**WORK ORDER 1**
In the forum post below, what new station does the writer propose on the Gwaun-Cae-Gurwen branch?

---------- STUDY TEXT

Post  Rhydgaled on Sat 23 Feb 2013 - 2:54

Why stop at Hirwaun? A little bit of building new track would get the line to Glyn-Neath, and not far after that join the existing freight only line to run trains down past Resolven to Swansea Docks. You could also run trains into Swansea Docks along the frieght-line that serves Onllwyn coal wash, and using the Gwaun-Cae-Gurwen branch you could run trains either to Swansea High Street or Swansea Docks, through a new 'Ammanford Central' station, on existing rails. My maps (see later), also illustrate a longer-term proposal, rebuilding a lost line up from north of Morriston towards Ystradgynlais.

Now, getting to Swansea High Street from the docks is potentially awkward, heavy rail would have to terminate at a 'Swansea Docks' station, so maybe it'd be better to run Glyn-Neath/Hirwaun/Onllwyn to Swansea as a tram line, which could reach Swansea High Street station and Quadrant bus station (and later extend that tram line through to Mumbles).

Anyway, then your SEWIN would serve most of South-East Wales, right up to the border with South-West Wales (Swansea), and maybe even straying accross that border into Llanelli. One other thing is why does your Vale Of Glamorgan service stop at Cardiff Airport, the service already runs through to Bridgend, why cut it?

--------------------
---------- DATA TO PROCESS

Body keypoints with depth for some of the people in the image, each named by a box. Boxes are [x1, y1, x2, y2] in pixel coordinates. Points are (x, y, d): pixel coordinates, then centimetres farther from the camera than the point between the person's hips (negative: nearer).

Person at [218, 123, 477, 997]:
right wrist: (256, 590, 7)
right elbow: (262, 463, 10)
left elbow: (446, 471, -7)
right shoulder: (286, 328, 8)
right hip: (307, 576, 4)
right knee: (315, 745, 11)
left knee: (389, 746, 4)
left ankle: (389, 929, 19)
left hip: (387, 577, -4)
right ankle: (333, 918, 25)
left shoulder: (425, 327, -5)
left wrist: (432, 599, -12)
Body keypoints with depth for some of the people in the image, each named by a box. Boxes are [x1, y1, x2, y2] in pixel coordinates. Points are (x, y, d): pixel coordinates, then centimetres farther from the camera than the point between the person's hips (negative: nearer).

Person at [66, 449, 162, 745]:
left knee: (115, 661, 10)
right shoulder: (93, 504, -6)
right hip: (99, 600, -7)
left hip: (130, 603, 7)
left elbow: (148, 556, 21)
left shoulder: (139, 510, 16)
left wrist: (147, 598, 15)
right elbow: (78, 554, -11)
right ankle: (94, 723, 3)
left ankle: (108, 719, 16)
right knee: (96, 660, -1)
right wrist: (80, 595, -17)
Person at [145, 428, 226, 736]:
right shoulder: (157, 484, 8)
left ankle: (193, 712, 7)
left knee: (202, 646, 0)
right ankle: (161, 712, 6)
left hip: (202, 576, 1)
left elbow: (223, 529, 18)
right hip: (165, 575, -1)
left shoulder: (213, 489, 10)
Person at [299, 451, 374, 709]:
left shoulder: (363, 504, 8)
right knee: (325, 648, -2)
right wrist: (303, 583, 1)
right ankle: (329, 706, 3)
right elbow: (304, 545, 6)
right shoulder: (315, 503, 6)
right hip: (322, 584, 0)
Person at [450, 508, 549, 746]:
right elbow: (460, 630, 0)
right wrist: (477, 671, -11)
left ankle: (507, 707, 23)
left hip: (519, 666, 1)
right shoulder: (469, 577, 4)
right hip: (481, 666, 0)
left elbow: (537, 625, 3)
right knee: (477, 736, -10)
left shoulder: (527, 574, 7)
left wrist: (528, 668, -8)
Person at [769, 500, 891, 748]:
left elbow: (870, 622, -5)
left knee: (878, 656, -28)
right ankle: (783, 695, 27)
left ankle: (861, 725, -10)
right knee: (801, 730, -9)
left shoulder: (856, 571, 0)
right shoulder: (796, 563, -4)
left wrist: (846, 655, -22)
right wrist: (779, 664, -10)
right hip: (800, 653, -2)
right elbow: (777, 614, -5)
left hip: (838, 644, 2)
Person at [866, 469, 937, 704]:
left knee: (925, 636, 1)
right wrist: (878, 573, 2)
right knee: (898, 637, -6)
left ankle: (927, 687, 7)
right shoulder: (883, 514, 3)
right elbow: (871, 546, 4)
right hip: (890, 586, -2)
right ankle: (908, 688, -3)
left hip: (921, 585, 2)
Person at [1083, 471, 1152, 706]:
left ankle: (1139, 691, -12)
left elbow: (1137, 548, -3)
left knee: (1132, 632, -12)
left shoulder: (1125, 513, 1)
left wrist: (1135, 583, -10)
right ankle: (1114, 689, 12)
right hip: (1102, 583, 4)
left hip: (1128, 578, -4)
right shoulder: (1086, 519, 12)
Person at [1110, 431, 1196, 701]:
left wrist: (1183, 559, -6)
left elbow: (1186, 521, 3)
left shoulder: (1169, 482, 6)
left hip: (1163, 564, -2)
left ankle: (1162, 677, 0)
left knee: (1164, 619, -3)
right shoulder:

--------------------

**WORK ORDER 2**
Extract lines from the listing without changes. Begin at the line that contains "left ankle: (927, 687, 7)" and stop after the line that contains "right shoulder: (1086, 519, 12)".

**ANSWER BOX 1**
A new 'Ammanford Central' station.

**ANSWER BOX 2**
left ankle: (927, 687, 7)
right shoulder: (883, 514, 3)
right elbow: (871, 546, 4)
right hip: (890, 586, -2)
right ankle: (908, 688, -3)
left hip: (921, 585, 2)
Person at [1083, 471, 1152, 706]:
left ankle: (1139, 691, -12)
left elbow: (1137, 548, -3)
left knee: (1132, 632, -12)
left shoulder: (1125, 513, 1)
left wrist: (1135, 583, -10)
right ankle: (1114, 689, 12)
right hip: (1102, 583, 4)
left hip: (1128, 578, -4)
right shoulder: (1086, 519, 12)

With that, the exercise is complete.